§ Data excerpts
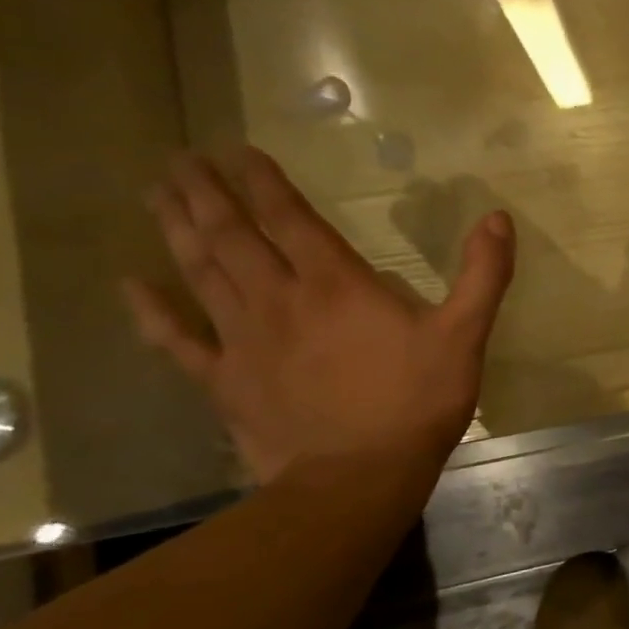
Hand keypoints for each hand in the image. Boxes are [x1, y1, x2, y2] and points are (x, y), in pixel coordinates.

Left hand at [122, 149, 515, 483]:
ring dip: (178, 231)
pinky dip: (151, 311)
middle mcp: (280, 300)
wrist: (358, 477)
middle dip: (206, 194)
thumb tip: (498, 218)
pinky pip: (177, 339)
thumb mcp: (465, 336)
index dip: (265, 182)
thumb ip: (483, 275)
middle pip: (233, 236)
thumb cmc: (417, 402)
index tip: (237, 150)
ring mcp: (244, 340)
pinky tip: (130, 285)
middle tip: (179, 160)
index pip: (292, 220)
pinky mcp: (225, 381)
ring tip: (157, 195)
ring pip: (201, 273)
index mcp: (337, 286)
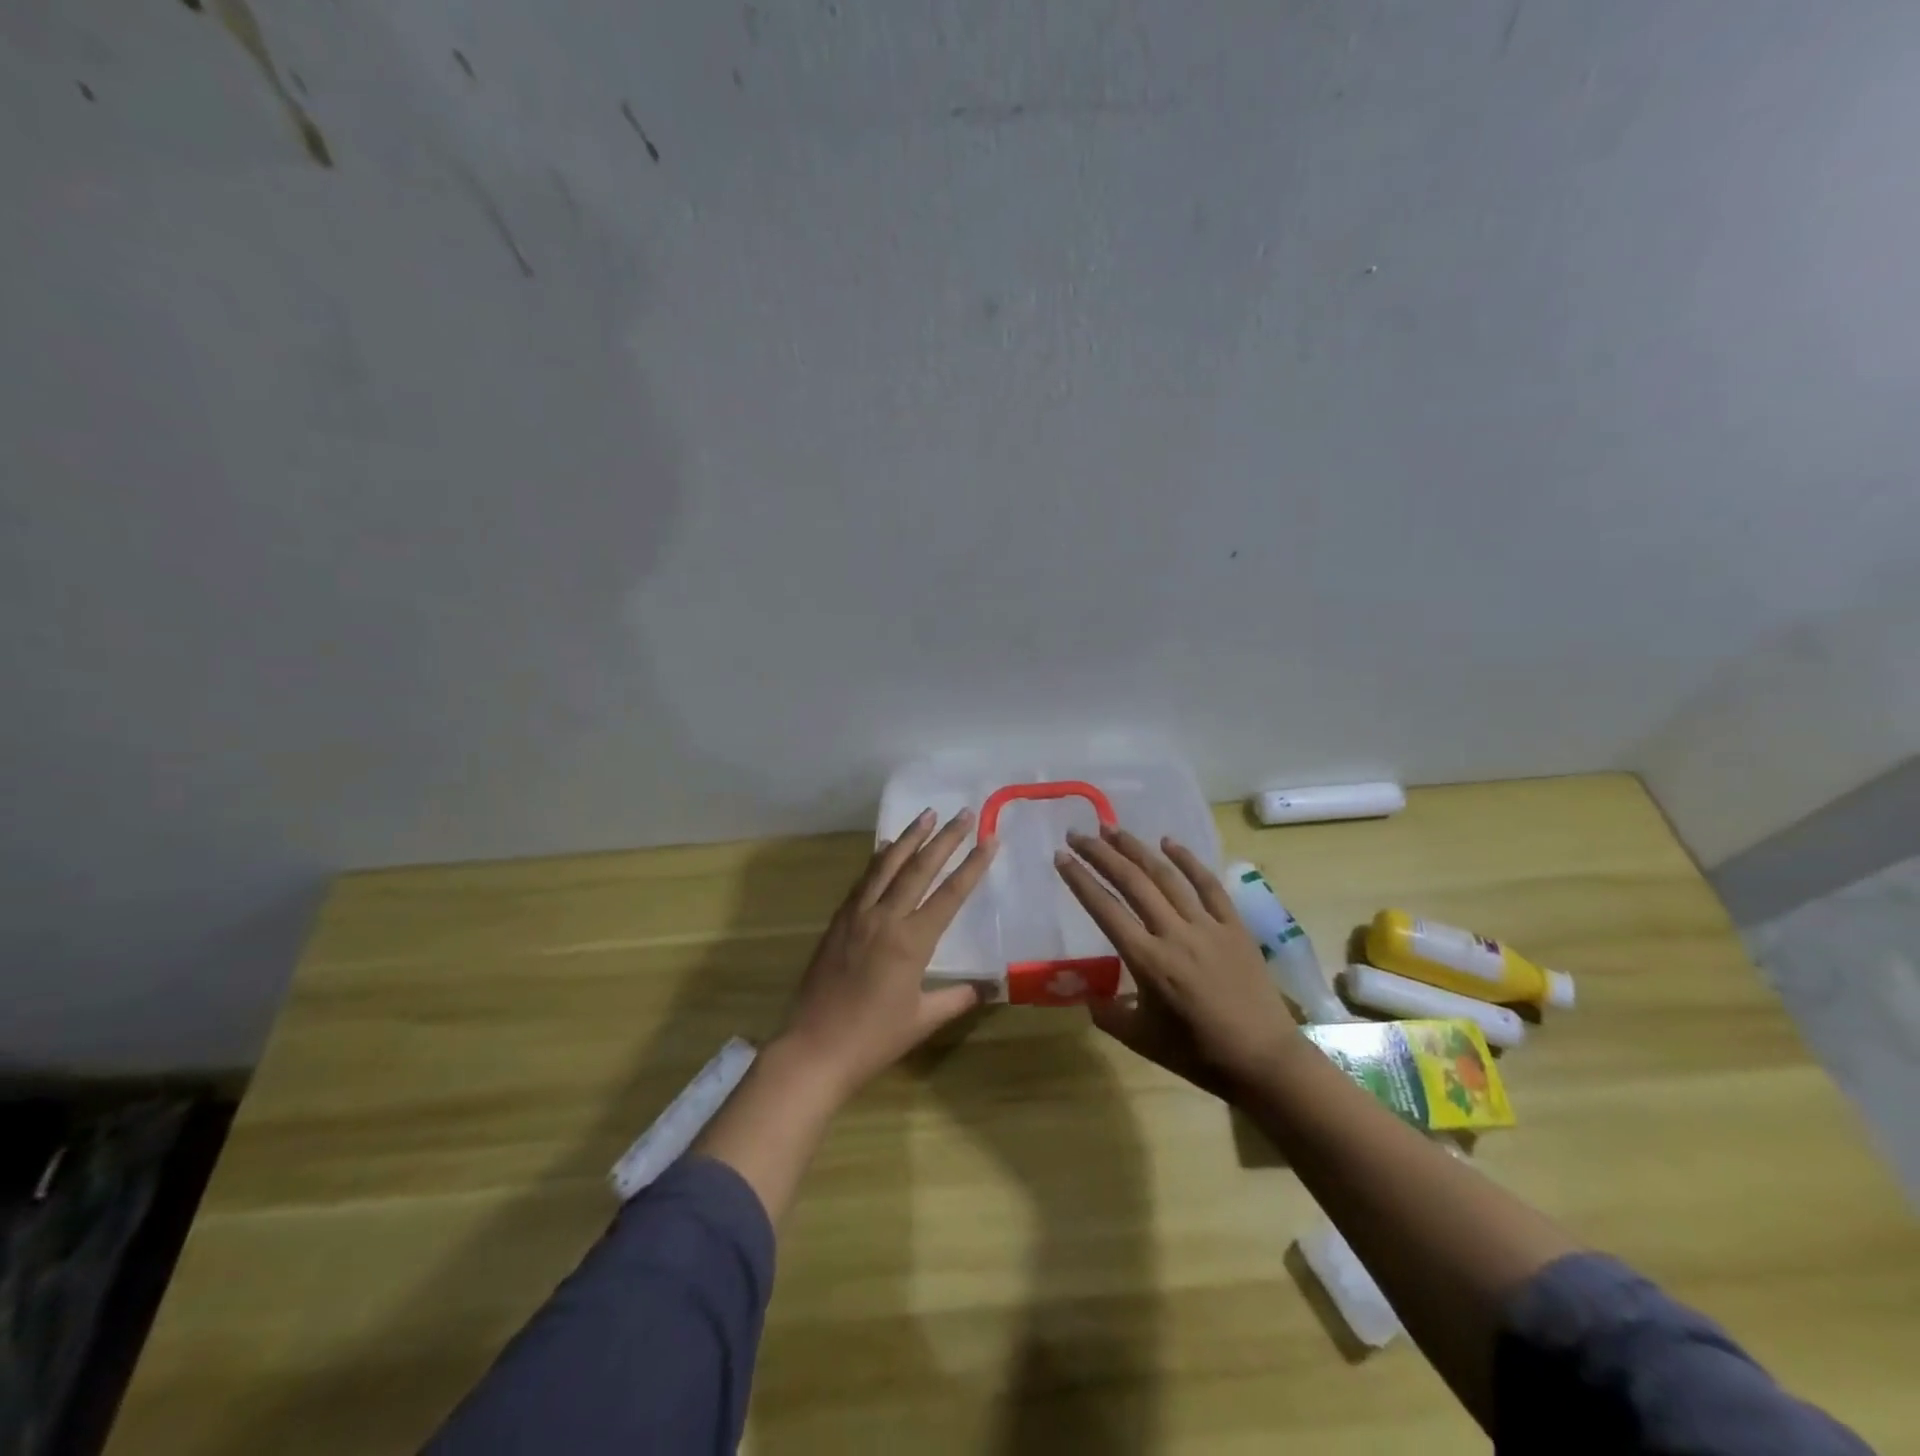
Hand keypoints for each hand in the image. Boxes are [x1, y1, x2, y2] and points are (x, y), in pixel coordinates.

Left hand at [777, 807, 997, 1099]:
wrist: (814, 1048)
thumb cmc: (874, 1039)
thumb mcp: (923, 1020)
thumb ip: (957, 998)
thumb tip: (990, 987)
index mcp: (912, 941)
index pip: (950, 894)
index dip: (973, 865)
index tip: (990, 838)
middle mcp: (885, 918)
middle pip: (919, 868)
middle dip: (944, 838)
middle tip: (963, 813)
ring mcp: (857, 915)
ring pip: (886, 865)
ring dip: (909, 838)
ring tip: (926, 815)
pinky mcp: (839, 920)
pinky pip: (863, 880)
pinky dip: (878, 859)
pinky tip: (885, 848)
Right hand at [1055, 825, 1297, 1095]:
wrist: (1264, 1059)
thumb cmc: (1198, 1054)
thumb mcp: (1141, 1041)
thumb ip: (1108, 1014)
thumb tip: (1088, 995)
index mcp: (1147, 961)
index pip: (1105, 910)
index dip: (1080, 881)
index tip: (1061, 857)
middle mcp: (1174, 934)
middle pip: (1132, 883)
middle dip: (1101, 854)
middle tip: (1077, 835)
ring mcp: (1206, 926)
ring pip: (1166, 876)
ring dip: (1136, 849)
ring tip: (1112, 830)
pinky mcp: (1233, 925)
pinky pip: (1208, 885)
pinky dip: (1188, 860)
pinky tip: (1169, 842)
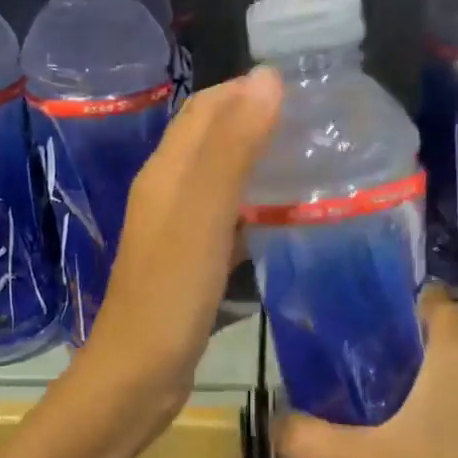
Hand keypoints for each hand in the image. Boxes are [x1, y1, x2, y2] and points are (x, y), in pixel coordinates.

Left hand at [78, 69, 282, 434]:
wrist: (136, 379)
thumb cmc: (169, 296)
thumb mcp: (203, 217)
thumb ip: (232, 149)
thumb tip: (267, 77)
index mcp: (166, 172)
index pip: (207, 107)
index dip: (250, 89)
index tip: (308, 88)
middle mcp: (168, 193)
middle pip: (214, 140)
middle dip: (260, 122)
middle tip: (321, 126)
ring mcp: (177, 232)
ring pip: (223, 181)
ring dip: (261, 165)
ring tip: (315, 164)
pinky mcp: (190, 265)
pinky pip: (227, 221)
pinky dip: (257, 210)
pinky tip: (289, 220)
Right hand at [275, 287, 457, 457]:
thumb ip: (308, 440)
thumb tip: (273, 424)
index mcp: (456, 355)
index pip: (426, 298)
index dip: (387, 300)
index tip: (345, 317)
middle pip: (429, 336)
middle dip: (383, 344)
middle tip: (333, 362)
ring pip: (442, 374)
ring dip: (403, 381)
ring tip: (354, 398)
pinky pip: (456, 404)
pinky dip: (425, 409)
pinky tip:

§ Assignment
Begin with the line that has "index dip: (250, 89)" in the listing above and end after the line that has "ring pip: (442, 374)"; output those lines exactly.

§ Solution to the problem
index dip: (250, 89)
index tip: (308, 88)
middle mcp: (168, 193)
middle pip: (214, 140)
middle dip: (260, 122)
middle tip: (321, 126)
ring mcp: (177, 232)
ring pip: (223, 181)
ring dip: (261, 165)
ring tip: (315, 164)
pinky mcp: (190, 265)
pinky pip: (227, 221)
pinky dip: (257, 210)
pinky tip: (289, 220)
Right hand at [275, 287, 457, 457]:
thumb ip: (308, 440)
thumb tip: (273, 424)
index mcp: (456, 355)
index pip: (426, 298)
index dip: (387, 300)
index tip: (345, 317)
middle pip: (429, 336)
middle dip: (383, 344)
middle tip: (333, 362)
ring pip: (442, 374)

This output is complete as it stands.